══ EXTRAIT RETENU

Livv
Décisions

Conseil Conc., 30 novembre 2004, n° 04-D-62

CONSEIL DE LA CONCURRENCE

Décision

Respect de l'injonction prononcée à l'encontre de la société Sogec Gestion par le Conseil de la concurrence dans sa décision n° 02-D-33 en date du 10 juin 2002

COMPOSITION DE LA JURIDICTION

Délibéré, sur le rapport oral de M. Fontaine, par Mme Aubert, vice-présidente, présidant la séance ainsi que MM. Flichy, Gauron, Piot, Ripotot, membres.

Conseil Conc. n° 04-D-62

30 novembre 2004

Le Conseil de la concurrence (section IV),

Vu la lettre enregistrée le 22 août 2003 sous le numéro 03/0055R, par laquelle le ministre de l'Economie, des Finances et de l'Industrie a saisi le Conseil de la concurrence du non-respect des injonctions prononcées à l'encontre de la société Sogec Gestion par le Conseil de la concurrence dans sa décision du 10 juin 2002 ; Vu le livre IV du Code de commerce relatif à la liberté des prix et de la concurrence et le décret n° 86-1309 du 29 décembre 1986 modifié pris pour d'application de l'ordonnance n° 86-1243 du 1er décembre 1986, ainsi que le décret 2002-689 du 30 avril 2002 fixant les conditions d'application du livre IV du Code de commerce ; Vu la décision n° 02-D-33 en date du 10 juin 2002 ; Vu les observations présentées par le commissaire du Gouvernement ; Vu les autres pièces du dossier ; Le rapporteur, la rapporteure générale adjointe, le commissaire du Gouvernement, entendus au cours de la séance du 20 octobre 2004 ; Adopte la décision suivante :

I. Constatations

1. En juillet 1999 et avril 2000, la société Scan Coupon a saisi le Conseil de la concurrence de pratiques de la société Sogec Gestion estimées anticoncurrentielles. Dans sa décision n° 02-D-33 du 10 juin 2002, le Conseil a relevé, notamment, que la présence d'une clause d'exclusivité dans les contrats de Sogec Gestion, qui détient une position dominante sur le marché du traitement des coupons de réduction, constitue une " entrave considérable " à l'entrée sur le marché et au développement de nouveaux opérateurs. Il a également noté que Sogec Gestion, qui communique à ses clients un Code spécifique nécessaire au traitement des bons de réduction dans les centres de tri, avait suspendu la délivrance de ces codes à certains clients qui avaient, manifesté la volonté, soit de voir la clause d'exclusivité disparaître du prochain contrat, soit de recourir aux services de certains opérateurs sans pour autant rompre tous leurs liens commerciaux avec Sogec Gestion. De plus, des ristournes rétroactives et non contractuelles avaient été accordées à des clients en contrepartie du renouvellement du contrat avec la clause d'exclusivité, alors qu'ils contestaient cette clause. Le Conseil a considéré que ces comportements constituent un ensemble de pratiques anticoncurrentielles prohibées par l'article L. 420-2 du Code de commerce obérant l'entrée " significative " sur le marché français des coupons de réduction de la société Scan Coupon ou d'autres sociétés concurrentes.

════
══ DONNÉES FOURNIES

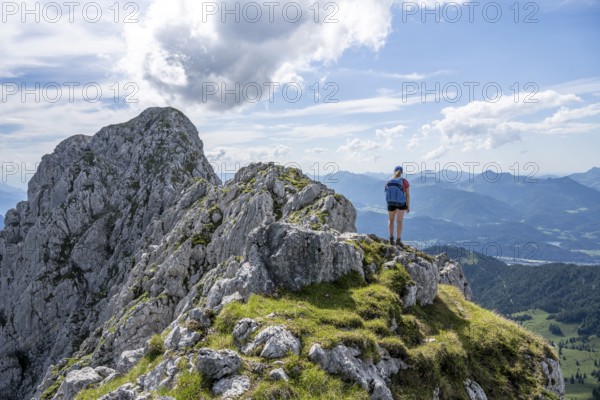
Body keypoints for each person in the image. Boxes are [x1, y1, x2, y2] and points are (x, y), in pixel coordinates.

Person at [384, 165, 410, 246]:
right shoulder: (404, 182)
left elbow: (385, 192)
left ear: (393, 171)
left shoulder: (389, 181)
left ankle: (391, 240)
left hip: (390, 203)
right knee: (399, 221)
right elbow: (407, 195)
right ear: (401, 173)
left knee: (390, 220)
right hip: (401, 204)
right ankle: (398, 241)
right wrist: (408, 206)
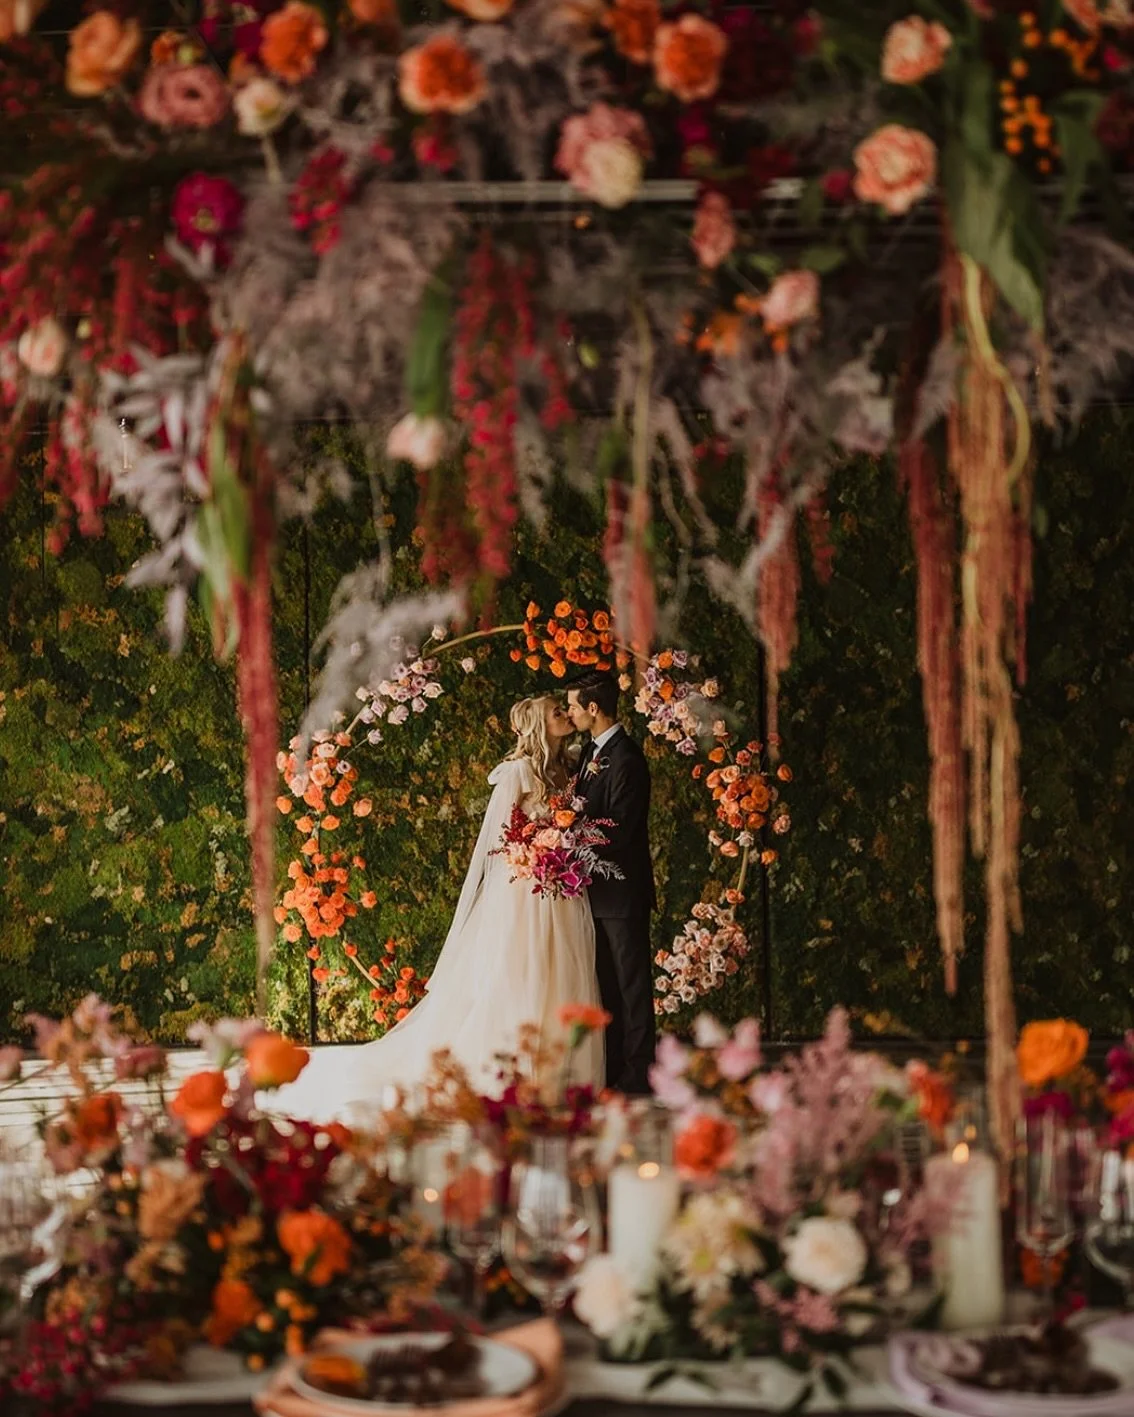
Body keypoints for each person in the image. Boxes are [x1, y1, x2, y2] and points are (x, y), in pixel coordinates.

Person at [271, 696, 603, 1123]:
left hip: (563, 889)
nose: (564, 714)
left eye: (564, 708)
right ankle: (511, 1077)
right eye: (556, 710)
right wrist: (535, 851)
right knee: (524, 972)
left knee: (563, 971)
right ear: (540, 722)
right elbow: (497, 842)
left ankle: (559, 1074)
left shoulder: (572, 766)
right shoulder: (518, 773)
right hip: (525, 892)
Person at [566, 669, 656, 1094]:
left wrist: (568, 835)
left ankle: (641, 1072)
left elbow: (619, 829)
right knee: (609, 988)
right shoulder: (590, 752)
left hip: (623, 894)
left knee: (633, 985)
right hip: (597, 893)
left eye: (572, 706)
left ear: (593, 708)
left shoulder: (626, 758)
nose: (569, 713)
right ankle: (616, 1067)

════

CONSIGNES DE TRAVAIL.
A: Citez le passage de la décision du Conseil de la concurrence compris entre « Délibéré, sur le » et « Piot, Ripotot, membres. », bornes incluses.
B: Répondez aux questions suivantes d'après la décision du Conseil de la concurrence :
(i) Qui présidait la séance lors du délibéré ?
(ii) À quelle date la lettre du ministre de l'Economie, des Finances et de l'Industrie a-t-elle été enregistrée ?
(iii) Quelle société a saisi le Conseil en juillet 1999 et avril 2000 ?
C: Poursuivez la rédaction de la décision du Conseil de la concurrence à la suite de son dernier paragraphe.

RÉPONSES AUX CONSIGNES.
A:
Délibéré, sur le rapport oral de M. Fontaine, par Mme Aubert, vice-présidente, présidant la séance ainsi que MM. Flichy, Gauron, Piot, Ripotot, membres.

B:
(i) Mme Aubert, vice-présidente.
(ii) Le 22 août 2003.
(iii) La société Scan Coupon.

C:
2. En conséquence, le Conseil a prononcé les injonctions suivantes :

* " Art. 3. - Il est enjoint à la société Sogec Gestion de suspendre sans délai la clause d'exclusivité contenue dans les contrats d'adhésion à la banque de coupons Sogec Gestion en cours, de cesser pendant 5 ans de proposer à ses clients des contrats contenant une clause d'exclusivité, de cesser de pratiquer la rétention des codes en cas de mention d'une autre banque de coupons et de ne plus exiger la suppression du double codage.

* Art. 5. - Dans un délai maximum de deux mois à compter de la notification de la présente décision, la société Sogec Gestion procédera, à ses frais, à la publication de l'intégralité de la présente décision dans le magazine LSA Cette publication sera précédée de la mention : 'Décision du Conseil de la concurrence en date du... relative à des pratiques relevées dans le secteur du traitement des coupons de réduction'. "

3. Par un arrêt du 4 février 2003, la Cour d'appel de Paris a rejeté le recours formé par Sogec Gestion contre cette décision. Par ordonnance du 12 septembre 2002, le Premier Président de la Cour d'appel de Paris a rejeté la demande de sursis à exécution formée par cette même société.

4. La DGCCRF a effectué une enquête administrative afin de contrôler l'exécution des injonctions, conformément à l'article L. 464-8 du Code de commerce. Par lettre enregistrée le 22 août 2003 sous la référence 03/0055 R, le ministre de l'Economie des Finances et de l'Industrie a saisi le Conseil de la concurrence de pratiques afférentes au respect des injonctions édictées dans la décision n° 02-D-33 du Conseil de la concurrence.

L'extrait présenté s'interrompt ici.